[ABOUT THIS EXERCISE] Copy out the lines below word for word, starting with the first line and ending with the line containing "quotidianamente, attraverso le pagine social", with both of those lines included.

[PROVIDED ENTRIES]
========
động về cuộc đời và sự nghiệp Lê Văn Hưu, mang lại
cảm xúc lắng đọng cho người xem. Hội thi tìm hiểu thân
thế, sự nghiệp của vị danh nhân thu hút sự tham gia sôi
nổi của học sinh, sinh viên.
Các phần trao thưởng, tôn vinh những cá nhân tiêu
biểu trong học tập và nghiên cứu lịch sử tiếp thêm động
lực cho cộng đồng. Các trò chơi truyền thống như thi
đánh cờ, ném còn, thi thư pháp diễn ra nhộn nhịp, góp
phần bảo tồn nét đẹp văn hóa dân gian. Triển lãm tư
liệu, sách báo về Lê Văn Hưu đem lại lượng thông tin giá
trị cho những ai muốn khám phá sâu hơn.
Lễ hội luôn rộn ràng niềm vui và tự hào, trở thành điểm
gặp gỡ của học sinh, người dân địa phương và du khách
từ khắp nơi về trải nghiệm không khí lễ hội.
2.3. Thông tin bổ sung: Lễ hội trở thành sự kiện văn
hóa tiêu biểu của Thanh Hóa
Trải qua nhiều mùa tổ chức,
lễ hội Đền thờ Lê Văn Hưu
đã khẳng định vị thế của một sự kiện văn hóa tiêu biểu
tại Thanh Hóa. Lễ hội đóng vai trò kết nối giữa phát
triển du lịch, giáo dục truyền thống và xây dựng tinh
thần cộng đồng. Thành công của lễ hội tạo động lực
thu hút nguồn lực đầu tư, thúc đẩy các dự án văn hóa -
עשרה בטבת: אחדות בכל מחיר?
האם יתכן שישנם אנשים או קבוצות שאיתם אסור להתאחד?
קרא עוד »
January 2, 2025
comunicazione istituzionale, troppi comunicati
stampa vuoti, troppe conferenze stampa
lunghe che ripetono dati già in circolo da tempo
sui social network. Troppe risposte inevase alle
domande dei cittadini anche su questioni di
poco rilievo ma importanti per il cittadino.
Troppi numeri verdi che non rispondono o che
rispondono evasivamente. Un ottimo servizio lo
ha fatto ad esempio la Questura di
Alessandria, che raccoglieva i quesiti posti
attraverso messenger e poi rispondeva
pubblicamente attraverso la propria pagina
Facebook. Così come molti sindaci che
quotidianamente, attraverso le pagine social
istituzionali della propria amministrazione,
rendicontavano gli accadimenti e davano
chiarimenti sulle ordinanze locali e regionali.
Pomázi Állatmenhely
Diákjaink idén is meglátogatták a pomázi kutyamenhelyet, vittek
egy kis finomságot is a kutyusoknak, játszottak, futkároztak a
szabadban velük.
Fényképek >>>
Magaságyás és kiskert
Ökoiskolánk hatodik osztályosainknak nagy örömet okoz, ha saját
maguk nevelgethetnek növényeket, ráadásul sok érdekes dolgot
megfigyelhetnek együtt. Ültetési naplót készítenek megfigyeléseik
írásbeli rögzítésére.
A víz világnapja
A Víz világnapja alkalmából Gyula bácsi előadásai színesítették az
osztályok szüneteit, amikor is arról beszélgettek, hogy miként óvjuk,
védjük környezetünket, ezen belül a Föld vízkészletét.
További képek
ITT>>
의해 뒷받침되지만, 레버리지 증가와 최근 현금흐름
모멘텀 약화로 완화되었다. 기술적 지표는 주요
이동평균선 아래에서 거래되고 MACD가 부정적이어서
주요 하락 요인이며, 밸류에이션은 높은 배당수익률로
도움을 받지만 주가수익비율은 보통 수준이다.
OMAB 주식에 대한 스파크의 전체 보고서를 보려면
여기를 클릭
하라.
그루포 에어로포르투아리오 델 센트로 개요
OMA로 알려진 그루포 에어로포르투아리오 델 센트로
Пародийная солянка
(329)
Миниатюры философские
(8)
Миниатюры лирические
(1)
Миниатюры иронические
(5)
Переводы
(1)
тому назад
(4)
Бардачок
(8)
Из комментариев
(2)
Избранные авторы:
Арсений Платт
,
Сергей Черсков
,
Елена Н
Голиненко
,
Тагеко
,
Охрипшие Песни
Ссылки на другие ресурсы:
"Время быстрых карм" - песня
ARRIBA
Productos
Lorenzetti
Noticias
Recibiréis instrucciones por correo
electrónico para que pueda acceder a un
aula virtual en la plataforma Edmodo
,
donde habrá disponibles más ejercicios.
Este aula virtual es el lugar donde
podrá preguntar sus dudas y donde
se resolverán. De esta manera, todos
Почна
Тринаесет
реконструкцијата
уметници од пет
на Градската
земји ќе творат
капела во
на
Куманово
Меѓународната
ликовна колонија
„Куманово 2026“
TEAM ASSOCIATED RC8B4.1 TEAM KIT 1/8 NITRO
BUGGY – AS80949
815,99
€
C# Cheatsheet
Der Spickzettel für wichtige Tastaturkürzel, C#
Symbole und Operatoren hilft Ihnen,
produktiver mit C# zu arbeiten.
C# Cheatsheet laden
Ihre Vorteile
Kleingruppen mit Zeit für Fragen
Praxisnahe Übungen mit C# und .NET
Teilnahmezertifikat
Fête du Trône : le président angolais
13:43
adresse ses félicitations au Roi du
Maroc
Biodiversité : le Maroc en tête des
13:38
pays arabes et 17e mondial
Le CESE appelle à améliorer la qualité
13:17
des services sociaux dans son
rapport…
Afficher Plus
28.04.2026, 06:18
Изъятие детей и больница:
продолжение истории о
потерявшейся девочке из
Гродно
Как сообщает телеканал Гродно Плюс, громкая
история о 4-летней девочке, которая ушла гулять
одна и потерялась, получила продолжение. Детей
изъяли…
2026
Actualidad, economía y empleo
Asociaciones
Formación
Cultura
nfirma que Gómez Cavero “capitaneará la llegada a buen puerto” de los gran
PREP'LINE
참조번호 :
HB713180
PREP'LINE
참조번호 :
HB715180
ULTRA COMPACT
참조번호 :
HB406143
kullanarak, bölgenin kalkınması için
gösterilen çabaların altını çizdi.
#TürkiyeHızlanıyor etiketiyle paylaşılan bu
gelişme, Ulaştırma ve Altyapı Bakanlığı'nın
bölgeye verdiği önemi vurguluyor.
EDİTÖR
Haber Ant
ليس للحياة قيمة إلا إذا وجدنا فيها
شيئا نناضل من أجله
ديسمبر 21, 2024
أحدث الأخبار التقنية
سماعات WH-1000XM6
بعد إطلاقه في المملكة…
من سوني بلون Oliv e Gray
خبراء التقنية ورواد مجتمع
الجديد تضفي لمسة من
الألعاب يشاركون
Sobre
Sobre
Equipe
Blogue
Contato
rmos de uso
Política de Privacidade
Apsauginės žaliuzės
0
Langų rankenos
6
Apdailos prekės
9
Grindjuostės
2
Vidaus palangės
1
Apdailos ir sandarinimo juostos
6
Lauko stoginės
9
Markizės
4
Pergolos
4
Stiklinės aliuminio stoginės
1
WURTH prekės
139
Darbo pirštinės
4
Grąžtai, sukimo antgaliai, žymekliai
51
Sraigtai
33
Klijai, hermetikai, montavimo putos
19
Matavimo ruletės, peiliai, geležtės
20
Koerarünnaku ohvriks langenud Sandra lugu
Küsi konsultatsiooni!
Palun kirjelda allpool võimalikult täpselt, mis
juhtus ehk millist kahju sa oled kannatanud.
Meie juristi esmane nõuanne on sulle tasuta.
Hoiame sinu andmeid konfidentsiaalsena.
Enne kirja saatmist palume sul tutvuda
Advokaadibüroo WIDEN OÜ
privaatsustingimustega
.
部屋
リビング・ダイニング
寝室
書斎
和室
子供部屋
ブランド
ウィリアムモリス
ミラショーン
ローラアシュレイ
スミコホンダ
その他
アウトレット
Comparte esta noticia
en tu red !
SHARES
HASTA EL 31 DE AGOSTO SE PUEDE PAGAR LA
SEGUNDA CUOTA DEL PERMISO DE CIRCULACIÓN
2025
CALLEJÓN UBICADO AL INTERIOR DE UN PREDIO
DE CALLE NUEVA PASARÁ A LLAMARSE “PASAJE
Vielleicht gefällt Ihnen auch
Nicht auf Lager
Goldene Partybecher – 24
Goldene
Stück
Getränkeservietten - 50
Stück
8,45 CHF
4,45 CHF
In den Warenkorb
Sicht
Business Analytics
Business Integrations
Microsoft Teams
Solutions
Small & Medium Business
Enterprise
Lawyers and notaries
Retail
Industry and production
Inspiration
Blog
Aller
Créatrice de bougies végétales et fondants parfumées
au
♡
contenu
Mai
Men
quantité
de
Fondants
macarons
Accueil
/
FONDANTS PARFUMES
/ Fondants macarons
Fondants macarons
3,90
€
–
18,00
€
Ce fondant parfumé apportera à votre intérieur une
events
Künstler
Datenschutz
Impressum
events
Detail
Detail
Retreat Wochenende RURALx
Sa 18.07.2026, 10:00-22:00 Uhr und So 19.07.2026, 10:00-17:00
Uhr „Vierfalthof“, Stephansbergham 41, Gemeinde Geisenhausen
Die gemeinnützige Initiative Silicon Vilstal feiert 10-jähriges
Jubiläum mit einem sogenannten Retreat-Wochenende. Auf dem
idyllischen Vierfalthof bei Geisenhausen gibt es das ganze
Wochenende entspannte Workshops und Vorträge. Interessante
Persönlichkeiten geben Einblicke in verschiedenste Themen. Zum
========
[WRITTEN ANSWER]
động về cuộc đời và sự nghiệp Lê Văn Hưu, mang lại
cảm xúc lắng đọng cho người xem. Hội thi tìm hiểu thân
thế, sự nghiệp của vị danh nhân thu hút sự tham gia sôi
nổi của học sinh, sinh viên.
Các phần trao thưởng, tôn vinh những cá nhân tiêu
biểu trong học tập và nghiên cứu lịch sử tiếp thêm động
lực cho cộng đồng. Các trò chơi truyền thống như thi
đánh cờ, ném còn, thi thư pháp diễn ra nhộn nhịp, góp
phần bảo tồn nét đẹp văn hóa dân gian. Triển lãm tư
liệu, sách báo về Lê Văn Hưu đem lại lượng thông tin giá
trị cho những ai muốn khám phá sâu hơn.
Lễ hội luôn rộn ràng niềm vui và tự hào, trở thành điểm
gặp gỡ của học sinh, người dân địa phương và du khách
từ khắp nơi về trải nghiệm không khí lễ hội.
2.3. Thông tin bổ sung: Lễ hội trở thành sự kiện văn
hóa tiêu biểu của Thanh Hóa
Trải qua nhiều mùa tổ chức,
lễ hội Đền thờ Lê Văn Hưu
đã khẳng định vị thế của một sự kiện văn hóa tiêu biểu
tại Thanh Hóa. Lễ hội đóng vai trò kết nối giữa phát
triển du lịch, giáo dục truyền thống và xây dựng tinh
thần cộng đồng. Thành công của lễ hội tạo động lực
thu hút nguồn lực đầu tư, thúc đẩy các dự án văn hóa -
עשרה בטבת: אחדות בכל מחיר?
האם יתכן שישנם אנשים או קבוצות שאיתם אסור להתאחד?
קרא עוד »
January 2, 2025
comunicazione istituzionale, troppi comunicati
stampa vuoti, troppe conferenze stampa
lunghe che ripetono dati già in circolo da tempo
sui social network. Troppe risposte inevase alle
domande dei cittadini anche su questioni di
poco rilievo ma importanti per il cittadino.
Troppi numeri verdi che non rispondono o che
rispondono evasivamente. Un ottimo servizio lo
ha fatto ad esempio la Questura di
Alessandria, che raccoglieva i quesiti posti
attraverso messenger e poi rispondeva
pubblicamente attraverso la propria pagina
Facebook. Così come molti sindaci che
quotidianamente, attraverso le pagine social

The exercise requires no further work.